Findings. The framework achieved high predictive performance using all variables (AUC-ROC 0.89, (0.88-0.90; 95% CI)) was almost as predictive using only contact network variables (AUC-ROC 0.88, (0.86-0.90; 95% CI)), and more so than using hospital contextual (AUC-ROC 0.82, (0.80-0.84; 95% CI)) or clinical (AUC-ROC 0.64 (0.62-0.66); 95% CI)) variables. Through feature elimination, we established a highly predictive model (AUC-ROC 0.88 (0.86-0.90; 95% CI)) with only six variables: five contact network variables (including ‘network closeness' to all recently infectious patients and number of direct contacts) and one contextual variable (background hospital disease prevalence). This reduced model was applied to post surge 2 data from the London site (AUC-ROC 0.68 (0.64-0.70; 95% CI)[b]) and non-UK site (AUC-ROC 0.88 (0.86–0.90); 95% CI), validating the generalisability of both the modelling framework and HOCI risk factors.
Interpretation. Our analysis supports the inclusion of dynamic contact network centrality variables, accessible from routinely collected electronic health records, for forecasting hospital infections. Given the generalisability and flexibility of our framework, its integration into clinical care can drastically improve personalised infection prevention[c].
Funding. Medical Research Foundation, World Health Organisation, Engineering and Physical Sciences Research Council, National Institute for Health Research.[d]
Introduction
Healthcare transmission of coronavirus disease 2019 (COVID-19) has been well documented throughout the pandemic1. Reports have cited hospital-onset COVID-19 infections (HOCIs) accounting for 12–15% of all COVID-19 cases identified in healthcare settings2, and as high as 16.2% at the peaks of the pandemic3. While their impact is yet to be fully quantified, HOCIs amplify the impact of the pandemic by seeding further outbreaks.

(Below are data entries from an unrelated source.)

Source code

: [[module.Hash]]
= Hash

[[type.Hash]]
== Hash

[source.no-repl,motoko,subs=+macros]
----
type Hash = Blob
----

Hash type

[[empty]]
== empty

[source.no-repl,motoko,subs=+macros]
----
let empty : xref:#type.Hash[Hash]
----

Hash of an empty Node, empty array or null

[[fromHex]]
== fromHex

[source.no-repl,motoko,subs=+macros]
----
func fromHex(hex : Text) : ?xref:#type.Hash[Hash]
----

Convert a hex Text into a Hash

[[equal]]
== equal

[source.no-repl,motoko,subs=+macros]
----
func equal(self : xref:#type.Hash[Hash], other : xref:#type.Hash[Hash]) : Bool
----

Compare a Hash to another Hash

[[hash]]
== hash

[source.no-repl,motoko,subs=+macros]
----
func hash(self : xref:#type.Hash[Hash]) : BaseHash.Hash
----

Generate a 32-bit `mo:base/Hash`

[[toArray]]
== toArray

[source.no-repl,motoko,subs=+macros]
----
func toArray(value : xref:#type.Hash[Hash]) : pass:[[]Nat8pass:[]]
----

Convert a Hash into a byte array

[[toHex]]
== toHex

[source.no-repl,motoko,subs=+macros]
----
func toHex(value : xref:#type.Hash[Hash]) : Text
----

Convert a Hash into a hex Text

The ability to predict HOCIs can dramatically impact prevention and control reducing both illness and the workload burden experienced during outbreaks4. Traditionally, prediction has involved the identification of patient risk factors of disease acquisition by fitting statistical models to a combination of patient clinical variables (e.g., age, gender identity, co-morbidities) and hospital contextual variables (e.g., colonisation pressure, patient length of stay)5. Although such risk factors perform reasonably well, they however ignore the fact that the spread of infectious diseases depends largely on patient contacts6, which are heterogenous7 and variable over time8.
Isolation and cohorting of infected patients prevent onward spreading by interrupting transmission chains9.I Investigations of contacts to known infected patients have been an effective epidemiological tool for identifying at-risk secondary cases and disease ‘super-spreaders’10, and have played a pivotal role in national COVID-19 responses11–13. However, considering the full contact network (not just the direct links to known infections)provides greater depth to characterise disease spreading14. For example, early in the COVID-19 pandemic, population mobility and interactions guided national policy to reduce transmission15. In healthcare settings, the total number of direct contacts created by patient transfers has been found predictive of disease acquisition16–19. Yet these studies fail to take advantage of the rich predictive power present in the full dynamic contact networks to describe transmission routes20.